The platform I mentioned, the Raspberry PI and the RP CNC board, again, I haven't researched it so far other than to just skim the surface, but the RP CNC sounds roughly equivalent to Ethernet Smooth Stepper, except that the CNC board plugs right onto the R-PI.  I'll find out more, and look at some of the other things you mentioned. 

They always taught us in software development not to reinvent the brick (or wheel, if you like), so that's what I was hoping -- to find out from others who have tried that...
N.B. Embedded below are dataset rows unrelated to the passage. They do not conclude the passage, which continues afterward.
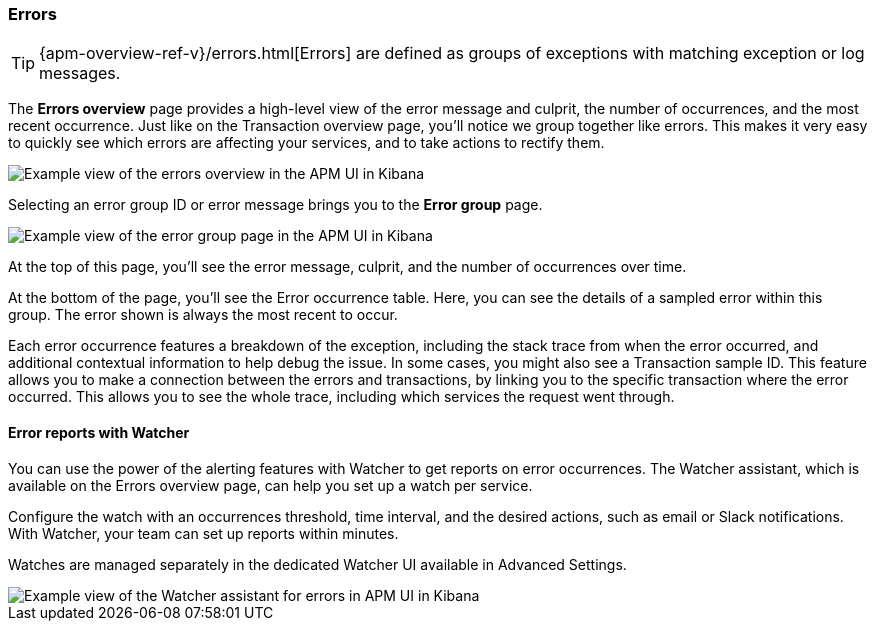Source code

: [[errors]]
=== Errors

TIP: {apm-overview-ref-v}/errors.html[Errors] are defined as groups of exceptions with matching exception or log messages.

The *Errors overview* page provides a high-level view of the error message and culprit,
the number of occurrences, and the most recent occurrence.
Just like on the Transaction overview page, you'll notice we group together like errors.
This makes it very easy to quickly see which errors are affecting your services,
and to take actions to rectify them.

[role="screenshot"]
image::apm/images/apm-errors-overview.png[Example view of the errors overview in the APM UI in Kibana]

Selecting an error group ID or error message brings you to the *Error group* page.

[role="screenshot"]
image::apm/images/apm-error-group.png[Example view of the error group page in the APM UI in Kibana]

At the top of this page, you'll see the error message, culprit, and the number of occurrences over time.

At the bottom of the page, you'll see the Error occurrence table.
Here, you can see the details of a sampled error within this group.
The error shown is always the most recent to occur.

Each error occurrence features a breakdown of the exception, including the stack trace from when the error occurred,
and additional contextual information to help debug the issue.
In some cases, you might also see a Transaction sample ID.
This feature allows you to make a connection between the errors and transactions,
by linking you to the specific transaction where the error occurred.
This allows you to see the whole trace, including which services the request went through. 

[float]
[[errors-alerts-with-watcher]]
==== Error reports with Watcher

You can use the power of the alerting features with Watcher to get reports on error occurrences.
The Watcher assistant, which is available on the Errors overview page, can help you set up a watch per service.

Configure the watch with an occurrences threshold, time interval, and the desired actions, such as email or Slack notifications.
With Watcher, your team can set up reports within minutes.

Watches are managed separately in the dedicated Watcher UI available in Advanced Settings.

[role="screenshot"]
image::apm/images/apm-errors-watcher-assistant.png[Example view of the Watcher assistant for errors in APM UI in Kibana]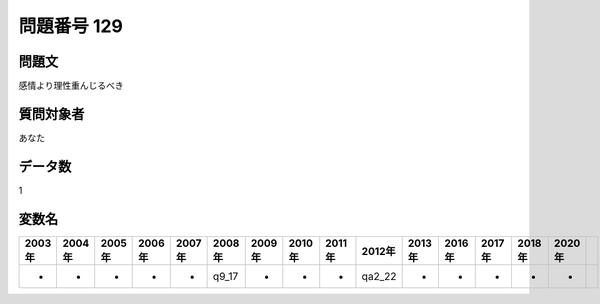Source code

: ====================================================================================================
問題番号 129
====================================================================================================



.. rst-class:: question
問題文
==================


感情より理性重んじるべき







.. rst-class:: target
質問対象者
==================

あなた




.. rst-class:: question
データ数
==================


1




.. rst-class:: value_name
変数名
==================

.. csv-table::
   :header: 2003年 ,2004年 ,2005年 ,2006年 ,2007年 ,2008年 ,2009年 ,2010年 ,2011年 ,2012年 ,2013年 ,2016年 ,2017年 ,2018年 ,2020年

     -,  -,  -,  -,  -,  q9_17,  -,  -,  -,  qa2_22,  -,  -,  -,  -,  -,
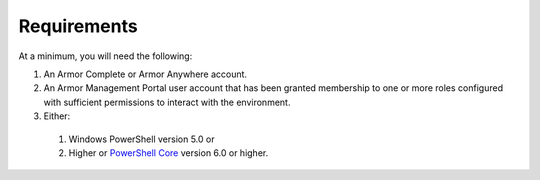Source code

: Requirements
========================

At a minimum, you will need the following:

#. An Armor Complete or Armor Anywhere account.
#. An Armor Management Portal user account that has been granted membership to one or more roles configured with sufficient permissions to interact with the environment.
#. Either:
  #. Windows PowerShell version 5.0 or
  #. Higher or `PowerShell Core`_ version 6.0 or higher.

.. _PowerShell Core: https://github.com/PowerShell/PowerShell
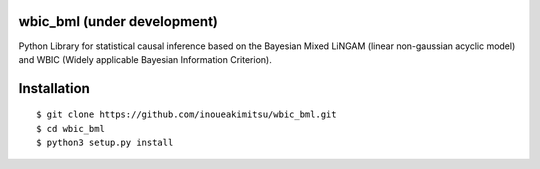 wbic_bml (under development)
========================================================

.. image:: https://img.shields.io/github/license/inoueakimitsu/wbic_bml.svg   :target: https://github.com/inoueakimitsu/wbic_bml/blob/master/LICENSE
.. image:: https://img.shields.io/twitter/url/https/github.com/inoueakimitsu/wbic_bml.svg?style=social   :target: https://twitter.com/intent/tweet?text=Wow:&url=https%3A%2F%2Fgithub.com%2Finoueakimitsu%2Fwbic_bml

Python Library for statistical causal inference based on the 
Bayesian Mixed LiNGAM (linear non-gaussian acyclic model) and
WBIC (Widely applicable Bayesian Information Criterion).

Installation
================
::

  $ git clone https://github.com/inoueakimitsu/wbic_bml.git
  $ cd wbic_bml
  $ python3 setup.py install

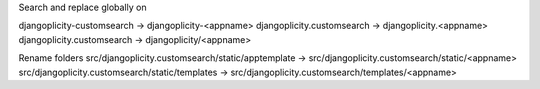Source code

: Search and replace globally on 

djangoplicity-customsearch -> djangoplicity-<appname>
djangoplicity.customsearch -> djangoplicity.<appname>
djangoplicity.customsearch -> djangoplicity/<appname>

Rename folders 
src/djangoplicity.customsearch/static/apptemplate -> src/djangoplicity.customsearch/static/<appname>
src/djangoplicity.customsearch/static/templates -> src/djangoplicity.customsearch/templates/<appname> 
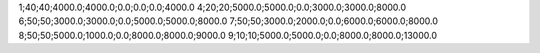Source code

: 1;40;40;4000.0;4000.0;0.0;0.0;0.0;4000.0
4;20;20;5000.0;5000.0;0.0;3000.0;3000.0;8000.0
6;50;50;3000.0;3000.0;0.0;5000.0;5000.0;8000.0
7;50;50;3000.0;2000.0;0.0;6000.0;6000.0;8000.0
8;50;50;5000.0;1000.0;0.0;8000.0;8000.0;9000.0
9;10;10;5000.0;5000.0;0.0;8000.0;8000.0;13000.0
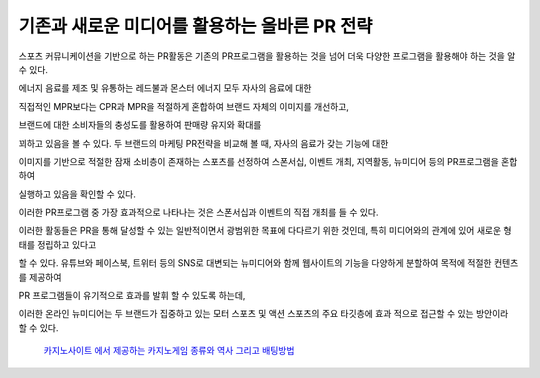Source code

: 기존과 새로운 미디어를 활용하는 올바른 PR 전략
====================================

스포츠 커뮤니케이션을 기반으로 하는 PR활동은 기존의 PR프로그램을 활용하는 것을 
넘어 더욱 다양한 프로그램을 활용해야 하는 것을 알 수 있다. 

에너지 음료를 제조 및 유통하는 레드불과 몬스터 에너지 모두 자사의 음료에 대한

직접적인 MPR보다는 CPR과 MPR을 적절하게 혼합하여 브랜드 자체의 이미지를 개선하고,

브랜드에 대한 소비자들의 충성도를 활용하여 판매량 유지와 확대를 

꾀하고 있음을 볼 수 있다. 
두 브랜드의 마케팅 PR전략을 비교해 볼 때, 자사의 음료가 갖는 기능에 대한 

이미지를 기반으로 적절한 잠재 소비층이 존재하는 스포츠를 선정하여 
스폰서십, 이벤트 개최, 지역활동, 뉴미디어 등의 PR프로그램을 혼합하여 

실행하고 있음을 확인할 수 있다. 

이러한 PR프로그램 중 가장 효과적으로 나타나는 것은 스폰서십과 이벤트의 
직접 개최를 들 수 있다. 

이러한 활동들은 PR을 통해 달성할 수 있는 일반적이면서 광범위한 목표에 
다다르기 위한 것인데, 특히 미디어와의 관계에 있어 새로운 형태를 정립하고 있다고 

할 수 있다. 
유튜브와 페이스북, 트위터 등의 SNS로 대변되는 뉴미디어와 함께 
웹사이트의 기능을 다양하게 분할하여 목적에 적절한 컨텐츠를 제공하여 

PR 프로그램들이 유기적으로 효과를 발휘 할 수 있도록 하는데, 

이러한 온라인 뉴미디어는 두 브랜드가 집중하고 있는 모터 스포츠 및 액션 스포츠의 
주요 타깃층에 효과 적으로 접근할 수 있는 방안이라 할 수 있다. 

 `카지노사이트 에서 제공하는 카지노게임 종류와 역사 그리고 배팅방법 <https://projectfluent.io/>`_
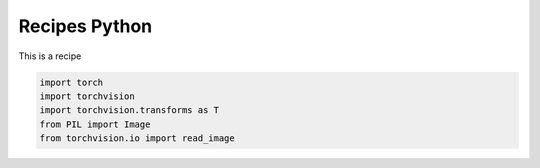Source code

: Recipes Python
==============

This is a recipe


.. code:: python

  import torch
  import torchvision
  import torchvision.transforms as T
  from PIL import Image
  from torchvision.io import read_image
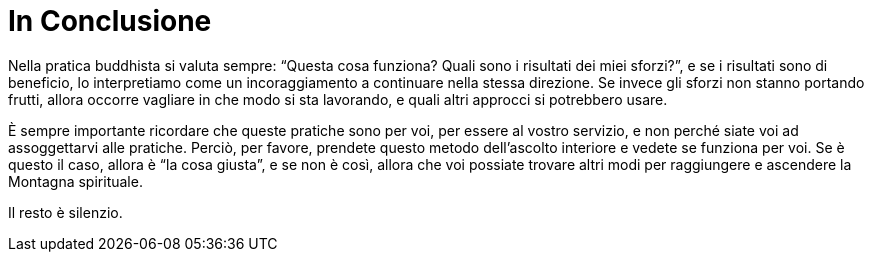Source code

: [[in-conclusione]]
= In Conclusione

Nella pratica buddhista si valuta sempre: “Questa cosa funziona? Quali
sono i risultati dei miei sforzi?”, e se i risultati sono di beneficio,
lo interpretiamo come un incoraggiamento a continuare nella stessa
direzione. Se invece gli sforzi non stanno portando frutti, allora
occorre vagliare in che modo si sta lavorando, e quali altri approcci si
potrebbero usare.

È sempre importante ricordare che queste pratiche sono per voi, per
essere al vostro servizio, e non perché siate voi ad assoggettarvi alle
pratiche. Perciò, per favore, prendete questo metodo dell’ascolto
interiore e vedete se funziona per voi. Se è questo il caso, allora è
“la cosa giusta”, e se non è così, allora che voi possiate trovare
altri modi per raggiungere e ascendere la Montagna spirituale.

Il resto è silenzio.

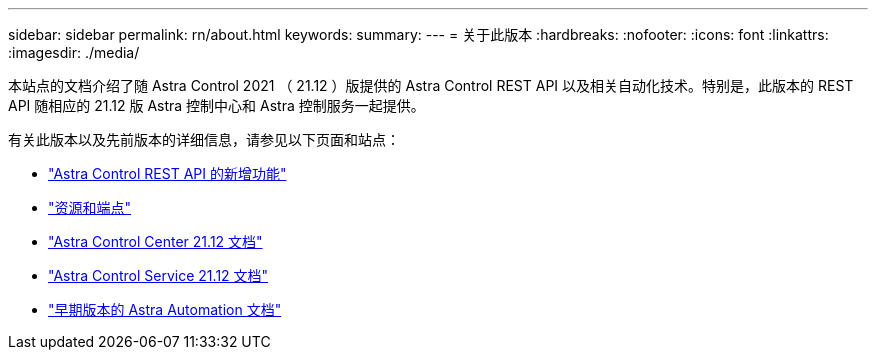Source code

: ---
sidebar: sidebar 
permalink: rn/about.html 
keywords:  
summary:  
---
= 关于此版本
:hardbreaks:
:nofooter: 
:icons: font
:linkattrs: 
:imagesdir: ./media/


[role="lead"]
本站点的文档介绍了随 Astra Control 2021 （ 21.12 ）版提供的 Astra Control REST API 以及相关自动化技术。特别是，此版本的 REST API 随相应的 21.12 版 Astra 控制中心和 Astra 控制服务一起提供。

有关此版本以及先前版本的详细信息，请参见以下页面和站点：

* link:../rn/whats_new.html["Astra Control REST API 的新增功能"]
* link:../endpoints/resources.html["资源和端点"]
* https://docs.netapp.com/us-en/astra-control-center/["Astra Control Center 21.12 文档"^]
* https://docs.netapp.com/us-en/astra-control-service/["Astra Control Service 21.12 文档"^]
* link:../aa-earlier-versions.html["早期版本的 Astra Automation 文档"]

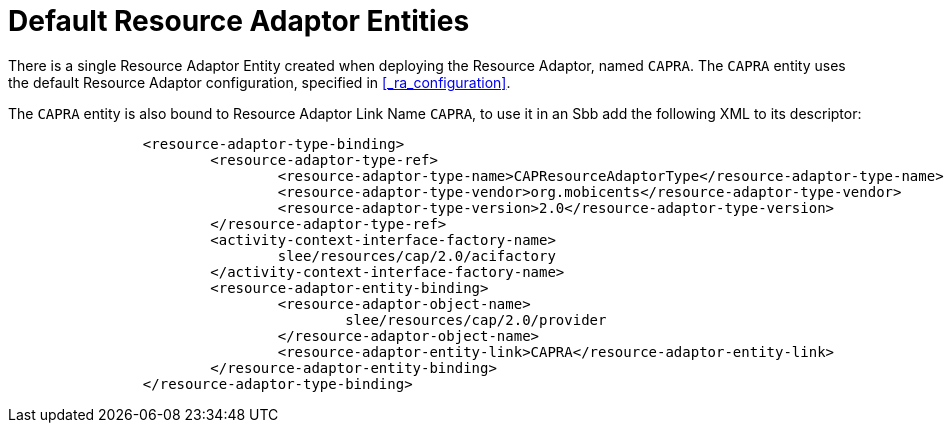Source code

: 
[[_ra_default_ra_entities]]
= Default Resource Adaptor Entities

There is a single Resource Adaptor Entity created when deploying the Resource Adaptor, named `CAPRA`.
The `CAPRA` entity uses the default Resource Adaptor configuration, specified in  <<_ra_configuration>>. 

The `CAPRA` entity is also bound to Resource Adaptor Link Name `CAPRA`,  to use it in an Sbb add the following XML to its descriptor: 

[source,xml]
----


		<resource-adaptor-type-binding>
			<resource-adaptor-type-ref>
				<resource-adaptor-type-name>CAPResourceAdaptorType</resource-adaptor-type-name>
				<resource-adaptor-type-vendor>org.mobicents</resource-adaptor-type-vendor>
				<resource-adaptor-type-version>2.0</resource-adaptor-type-version>
			</resource-adaptor-type-ref>
			<activity-context-interface-factory-name>
				slee/resources/cap/2.0/acifactory
			</activity-context-interface-factory-name>
			<resource-adaptor-entity-binding>
				<resource-adaptor-object-name>
					slee/resources/cap/2.0/provider
				</resource-adaptor-object-name>
				<resource-adaptor-entity-link>CAPRA</resource-adaptor-entity-link>
			</resource-adaptor-entity-binding>
		</resource-adaptor-type-binding>
----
Again, thanks for your insights and I do appreciate the thoroughness of your reply.  I don't have to decide quite yet -- My mill was just delivered and I got it set up only yesterday.  I haven't even got it cleaned up or put a plug on it yet.

caj


----------



## spumco (Sep 3, 2017)

Well, now you've got me curious.  What mill?  I assume you're about to dive in to a manual to CNC conversion...

-S


----------



## JPigg55 (Sep 3, 2017)

If you decide to go with Raspberry Pi, I hope you start a thread on it.
What little I know of Raspberry Pi, I believe it's quite adequate to do the job.
One plus is you can easily add a parallel port to Raspberry Pi which many CNC kits require.
Many of the newer computers no longer come with parallel ports and I'm unsure how difficult it is to install one or if it's even possible.
I know a guy at work who bought a Harbor Freight CNC machine (might have been a conversion, don't remember).
Any way, he had to install a USB to parallel port conversion to be able to use the computer he had for it.
Another consideration would be Operating System compatibility between your computer and the Raspberry Pi.
I don't know enough to give you any advice on this just pointing it out.
Here's a blurb from https://lifehacker.com/the-best-operating-systems-for-your-raspberry-pi-projec-1774669829 about Raspberry Pi OS systems:

The Raspberry Pi itself doesn’t come with an operating system. For that, you need NOOBS, short for New Out of the Box Software. It’s an operating system manager that makes it easy to download, install, and set up your Raspberry Pi. When you first boot up NOOBS, you’ll get a selection of OSes to choose from. Which operating systems are available depends on which model of Raspberry Pi you are using. For this guide, we’ll stick to the most common OSesoperating systems available on the newest models of the Raspberry Pi. Right now, that’s Raspbian, OSMC, OpenELEC, Windows IoT Core, and RISC OS.

While downloading NOOBS is simple, you can buy an SD card with NOOBS preinstalled for around $12 at Adafruit. If you prefer the DIY route, the setup process is very straightforward and you’ll find a full guide over on the Raspberry Pi site. On the first boot, NOOBS greets you with a selection of operating systems. You can install as many as you want that’ll fit on your SD card. Let’s dig into which of those choices is best for your particular plans for your Raspberry Pi.

Good luck with your venture.


----------



## cjones6108 (Sep 4, 2017)

spumco said:


> Well, now you've got me curious.  What mill?  I assume you're about to dive in to a manual to CNC conversion...
> 
> -S



Yes, manual conversion.  The machine I settled on is the Precision-Matthews PM-932M.  Since I was planning to convert (or at least, start converting) straight away, I got the most basic, no frills model -- No X-axis motor, no power down feed, no DRO.  I made a quick run uptown a day prior to the delivery and bought an engine lift from Autozone -- Man, talk about a life saver!  Should have gotten one of those years ago.

caj


----------



## spumco (Sep 4, 2017)

_The machine I settled on is the Precision-Matthews PM-932M_

Rockin'.  I almost bought that one (actually, the 940 for the extra Z height) before I stumbled across something else last year.

If you haven't already done so, check out Jbolt's PM-932 build thread here.  I believe TomS also has one.  And there are plenty of Rong-Fu clone conversion threads on CNC Zone.

Looks like a great starting point.  Keep us up to date, especially if you do something strange and interesting with the control system...

-S


----------